• **How to complete this task**: Nothing but the lines from the one with "в отношении крупных корпораций, ведущих" through the end of the data should be set down, each exactly as written, and no picture should be included.

• **The records**:
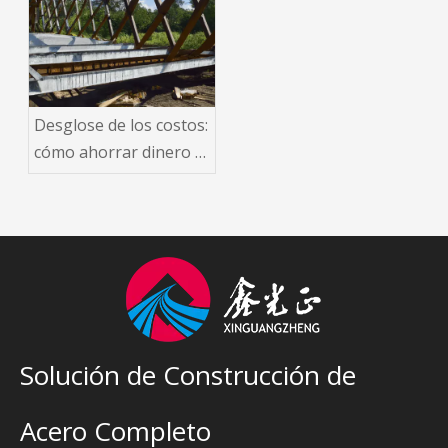
Desglose de los costos:
cómo ahorrar dinero al
construir un puente de
estructura de acero
Solución de Construcción de
Acero Completo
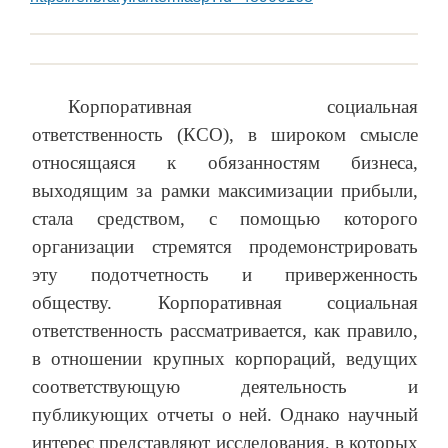
Корпоративная социальная
ответственность (КСО), в широком смысле
относящаяся к обязанностям бизнеса,
выходящим за рамки максимизации прибыли,
стала средством, с помощью которого
организации стремятся продемонстрировать
эту подотчетность и приверженность
обществу. Корпоративная социальная
ответственность рассматривается, как правило,
в отношении крупных корпораций, ведущих
соответствующую деятельность и
публикующих отчеты о ней. Однако научный
интерес представляют исследования, в которых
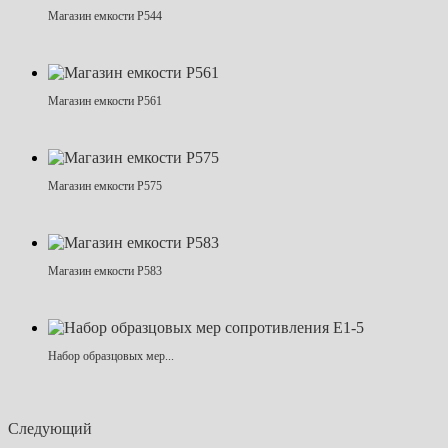
Магазин емкости Р544
Магазин емкости Р561
Магазин емкости Р575
Магазин емкости Р583
Набор образцовых мер...
Следующий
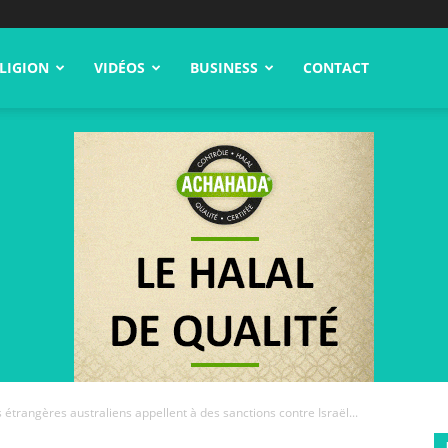
LIGION
VIDÉOS
BUSINESS
CONTACT
 étrangères australiens appellent à des sanctions contre Israël...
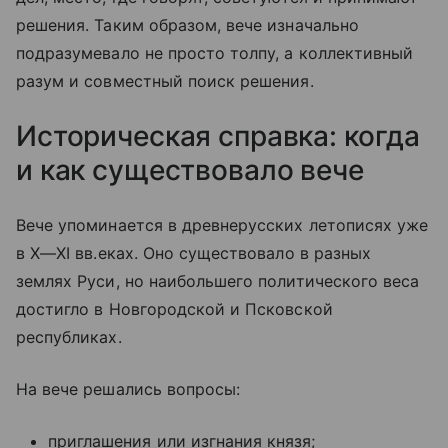
решения. Таким образом, вече изначально
подразумевало не просто толпу, а коллективный
разум и совместный поиск решения.
Историческая справка: когда
и как существовало вече
Вече упоминается в древнерусских летописях уже
в
X—XI вв.
еках. Оно существовало в разных
землях Руси, но наибольшего политического веса
достигло в Новгородской и Псковской
республиках.
На вече решались вопросы:
приглашения или изгнания князя;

• **Exercise result**:
в отношении крупных корпораций, ведущих
соответствующую деятельность и
публикующих отчеты о ней. Однако научный
интерес представляют исследования, в которых
Магазин емкости Р544
Магазин емкости Р561
Магазин емкости Р575
Магазин емкости Р583
Набор образцовых мер...
Следующий
LIGION
VIDÉOS
BUSINESS
CONTACT
 étrangères australiens appellent à des sanctions contre Israël...
решения. Таким образом, вече изначально
подразумевало не просто толпу, а коллективный
разум и совместный поиск решения.
Историческая справка: когда
и как существовало вече
Вече упоминается в древнерусских летописях уже
в
X—XI вв.
еках. Оно существовало в разных
землях Руси, но наибольшего политического веса
достигло в Новгородской и Псковской
республиках.
На вече решались вопросы:
приглашения или изгнания князя;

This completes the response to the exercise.